Sometimes it all piles up, and I need to step back and think of coping strategies to reset my brain which is hyper-focused on the negative aspects of what’s going on in my life, shutting out what’s good. I call this the “oh woes me” brain and it can get stuck like a needle on a vinyl record listing a litany of sorry stuff that’s happening.
I have been underwater for the last few months with so many things not going in the direction I want. For one, it’s the holidays. My first without my mom, my second without my dad. Of course, holidays without Charles are always hard.
The holidays are not as hard as they were after losing Charles to suicide, but still, they feel lethargic. I won’t go into all the other dynamics that have me losing my center of gravity. But as most of you whose lives aren’t perfect know, it’s never one thing but often a crescendo of things that happen all at once. Yeah, I’ve hit one of life’s snags. And I am working through it with this rekindled coping focus. That and the Tibetan Singing Bowls Meditation Sound Bath I go to monthly. That’s a keeper.

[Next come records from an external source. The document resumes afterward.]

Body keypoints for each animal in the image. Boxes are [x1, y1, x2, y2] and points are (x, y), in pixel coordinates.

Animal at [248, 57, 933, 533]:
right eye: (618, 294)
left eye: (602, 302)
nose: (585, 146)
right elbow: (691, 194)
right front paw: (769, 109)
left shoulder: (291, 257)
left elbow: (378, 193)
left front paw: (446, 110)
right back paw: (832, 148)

That brings me to my pledge–the one for which you are going to hold me accountable.
Every day for the next few months, I am going to post one thing I am grateful for
I do this because that forces me to reframe my focus and think all day about what I will post. And because I don’t want to let you down. And it inspires me to always scan my environment for those things I’m grateful for. That sets a good intention for the day. It worked right after I lost Charles to suicide. When I mean “work” it didn’t fix everything. It helped me get through it.

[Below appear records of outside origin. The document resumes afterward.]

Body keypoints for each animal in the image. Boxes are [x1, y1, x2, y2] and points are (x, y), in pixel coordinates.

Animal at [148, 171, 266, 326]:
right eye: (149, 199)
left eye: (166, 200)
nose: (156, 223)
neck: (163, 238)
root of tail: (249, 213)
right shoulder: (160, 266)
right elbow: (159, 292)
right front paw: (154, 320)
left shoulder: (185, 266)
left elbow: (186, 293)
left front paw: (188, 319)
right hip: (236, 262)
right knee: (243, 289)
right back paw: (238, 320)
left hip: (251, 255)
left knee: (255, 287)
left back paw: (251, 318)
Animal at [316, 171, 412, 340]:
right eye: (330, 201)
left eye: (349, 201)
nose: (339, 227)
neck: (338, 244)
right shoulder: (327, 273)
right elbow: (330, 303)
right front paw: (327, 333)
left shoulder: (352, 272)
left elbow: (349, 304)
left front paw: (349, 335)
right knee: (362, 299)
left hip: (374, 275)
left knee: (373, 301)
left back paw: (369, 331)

This exercise opened up a sliver of space so that joy could slip in and grow to lessen my suffering and minimize the rumination-on-steroids brain chatter.
Such a simple exercise that has so many benefits. I remember when I posted a #griefheart every day (#griefheart on Pinterest). That helped me get through the day and what’s more, I had all of you and me looking for hearts everywhere. Every time I’d see people in person at events or on social, someone was posting the heart they looked for and found.
Will you help me by commenting, and sharing what you are grateful for?
Or just commenting, in general, to keep me motivated.
I tend to do better if it’s a group effort and I need accountability partners. Besides, I’d like to know what you are grateful for. That helps me and others.
So what is the photo above and what am I grateful for today?
It’s a picture of the lake I walk by on my walk at least 5 times a week. I walked by this lake hundreds of times during the pandemic shutdown when I logged over a thousand miles through my neighborhood.
I do believe life is about lots of little moments of joy that add up and not some eutopia we arrive at and stay in infinity. I know now to grab and hold moments of joy, stop and relish them for a moment. It really is about stopping and appreciating the small stuff. And this will be my catalog for that.
Not one day during the pandemic and now after (if there really is an after) have I not thought about how lucky I am to have a space that was so beautiful and the opportunity to get outside in it. And friends like Emily, Virginia, Julie, or Maria to walk in it with me.
What I’m going through now is not as hard as losing my son. I have healed from that and I know I can do this. I have the tools. And this is one of them.
Because no matter how stressful my life is, I can find one thing to be thankful for if I actively look for it. It’s simple. It’s free. And it works.